De início, mencione-se que Sartori rejeita a possibilidade de que as fontes de informação audiovisual exerçam o papel de formadoras de indivíduos críticos. Anota que as mensagens transmitidas por este meio se mostram superficiais, predominando as imagens sobre o escasso conteúdo. Segundo afirma, tais fontes anulam a possibilidade abstração dos conceitos e, conseqüentemente, de elaboração de novas idéias e rearranjos com os elementos do raciocínio. Desta sorte, anula-se a capacidade de reflexão do ser humano.

Tampouco a internet é capaz de formar consciências reflexivas. Sartori defende que o futuro lhe reserva o papel de mero instrumento de diversão ou, no máximo, de alguma utilidade prática.
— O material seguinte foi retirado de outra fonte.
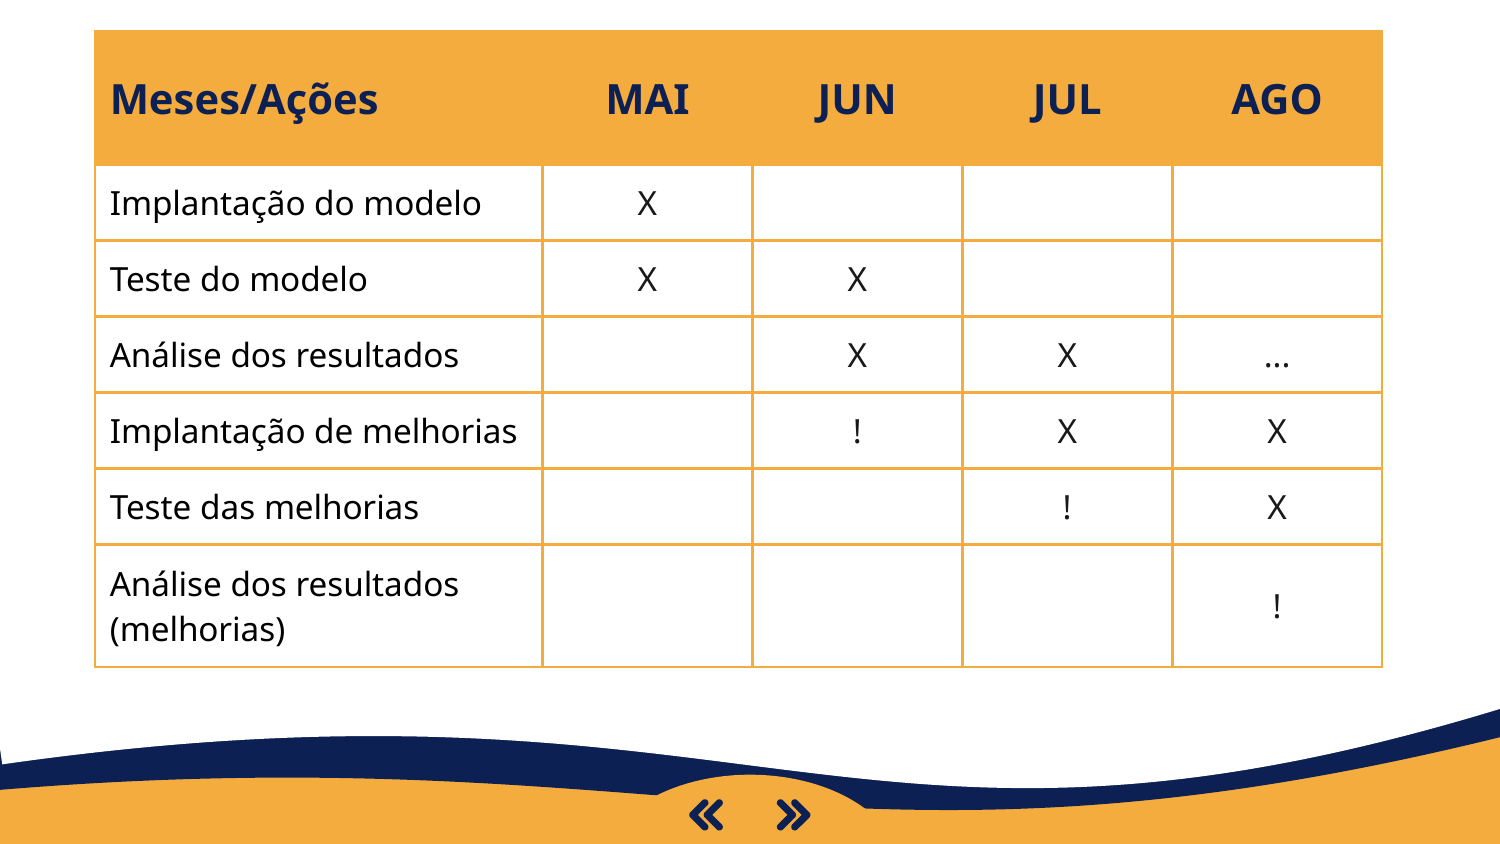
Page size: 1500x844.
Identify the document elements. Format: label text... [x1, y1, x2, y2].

table_cell X [754, 242, 961, 315]
table_cell [964, 166, 1171, 239]
table_header Meses/Ações [96, 33, 541, 163]
table_cell [754, 166, 961, 239]
text_box [604, 774, 896, 844]
table_cell Teste do modelo [96, 242, 541, 315]
table_header MAI [544, 33, 751, 163]
table_cell X [964, 394, 1171, 467]
table_cell [964, 242, 1171, 315]
table_cell X [544, 166, 751, 239]
table_header JUL [964, 33, 1171, 163]
table_cell Implantação de melhorias [96, 394, 541, 467]
table_cell Análise dos resultados (melhorias) [96, 546, 541, 666]
table_header AGO [1174, 33, 1381, 163]
table_cell Análise dos resultados [96, 318, 541, 391]
table_cell ! [964, 470, 1171, 543]
table_cell [964, 546, 1171, 666]
table_cell [544, 470, 751, 543]
table_cell [544, 318, 751, 391]
table_cell ! [754, 394, 961, 467]
table_cell X [754, 318, 961, 391]
table_cell [1174, 166, 1381, 239]
table_cell [754, 546, 961, 666]
table_cell X [1174, 394, 1381, 467]
table_cell ... [1174, 318, 1381, 391]
table_header JUN [754, 33, 961, 163]
table_cell Implantação do modelo [96, 166, 541, 239]
table_cell Teste das melhorias [96, 470, 541, 543]
table_cell X [544, 242, 751, 315]
table_cell [544, 546, 751, 666]
table_cell [544, 394, 751, 467]
table_cell ! [1174, 546, 1381, 666]
table_cell X [1174, 470, 1381, 543]
table_cell [754, 470, 961, 543]
table_cell X [964, 318, 1171, 391]
table_cell [1174, 242, 1381, 315]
Nesse sentido, o autor afirma a predominância da televisão sobre a internet como instrumento de comunicação social de massas. No entanto, Sartori nega à televisão qualquer possibilidade de transmissão de uma opinião pública real. Diversamente, realça que são os próprios meios audiovisuais os criadores das diferentes correntes de opinião.
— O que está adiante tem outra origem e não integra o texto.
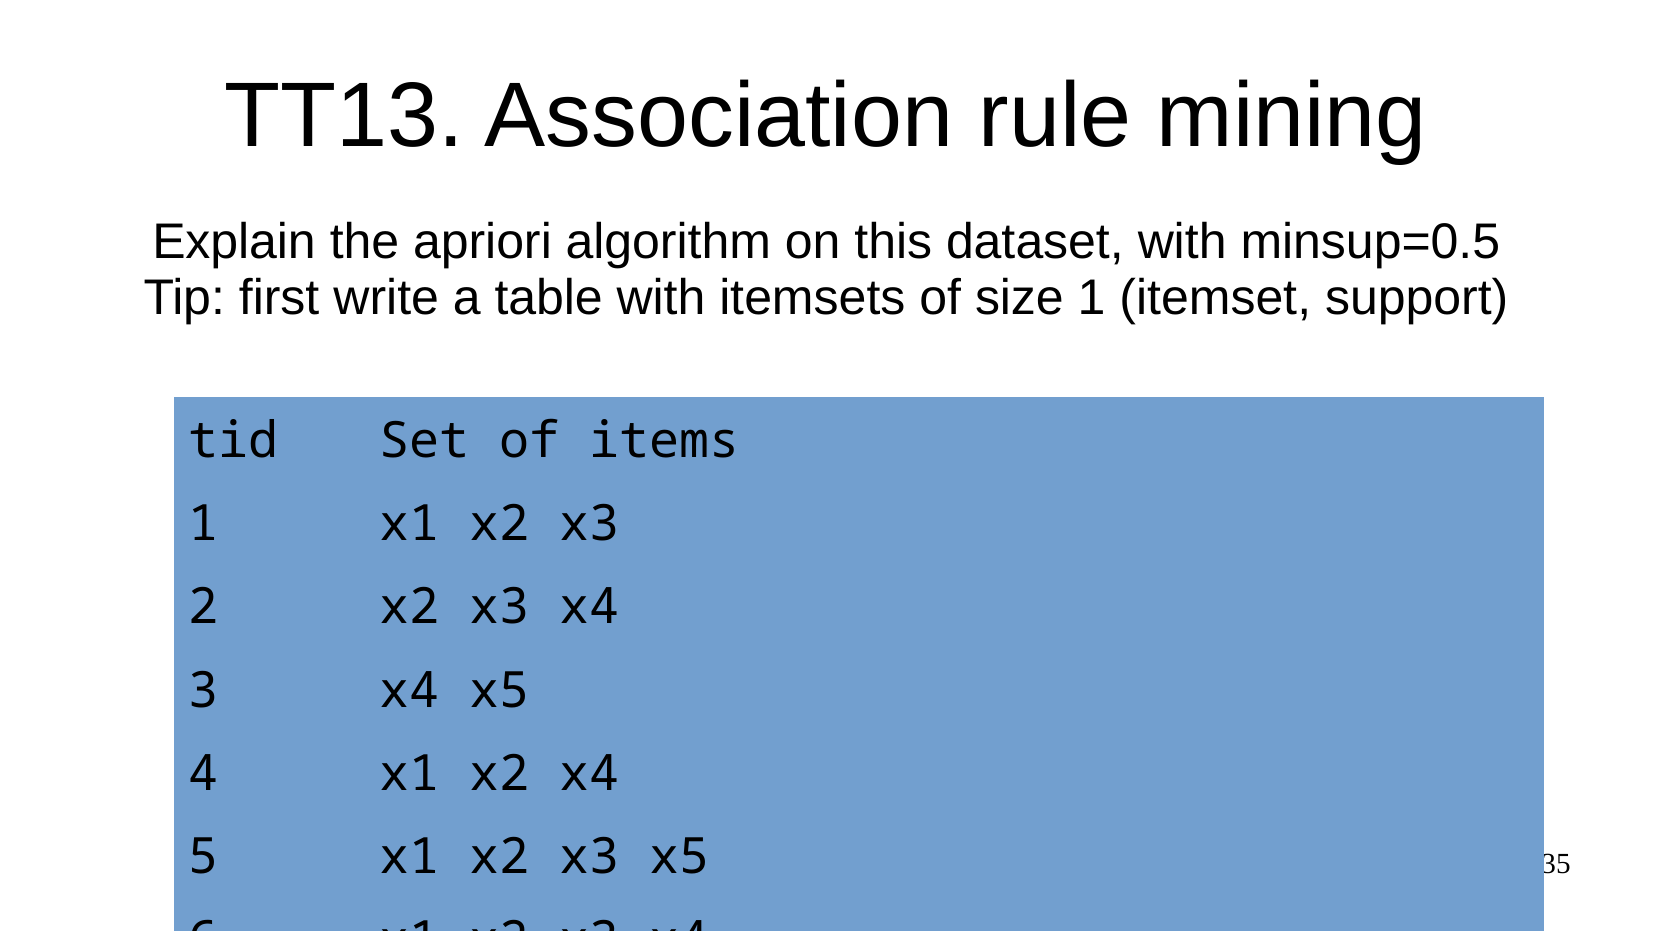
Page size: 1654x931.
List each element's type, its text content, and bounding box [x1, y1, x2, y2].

table_cell 3 [174, 646, 365, 729]
table_cell 5 [174, 812, 365, 895]
table_cell 6 [174, 895, 365, 931]
table_cell x1 x2 x3 x5 [365, 812, 1544, 895]
table_cell 1 [174, 480, 365, 563]
table_header tid [174, 397, 365, 480]
table_cell x2 x3 x4 [365, 563, 1544, 646]
table_cell 2 [174, 563, 365, 646]
title TT13. Association rule mining [82, 37, 1571, 192]
table_header Set of items [365, 397, 1544, 480]
table_cell x1 x2 x4 [365, 729, 1544, 812]
table_cell 4 [174, 729, 365, 812]
subtitle Explain the apriori algorithm on this dataset, with minsup=0.5 Tip: first write a table with itemsets of size 1 (itemset, support) [82, 192, 1571, 346]
table_cell x4 x5 [365, 646, 1544, 729]
table_cell x1 x2 x3 x4 [365, 895, 1544, 931]
table_cell x1 x2 x3 [365, 480, 1544, 563]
Por derradeiro, identifica a informação transmitida pela televisão como simplista e, conseqüentemente, incapaz de subsidiar o indivíduo na tarefa de compreender um mundo cada vez mais complexo.

Delineado este quadro, resta a reflexão sobre o papel da televisão sobre os mecanismos democráticos. Nesse ponto, vaticina-se a desaparição dos partidos políticos como base sustentadora de una política determinada. A televisão faz com que as campanhas se construam sobre imagens e não sobre programas políticos. Desta sorte, toma lugar uma nova forma de fazer política, dominada pelo poder dos meios de comunicação.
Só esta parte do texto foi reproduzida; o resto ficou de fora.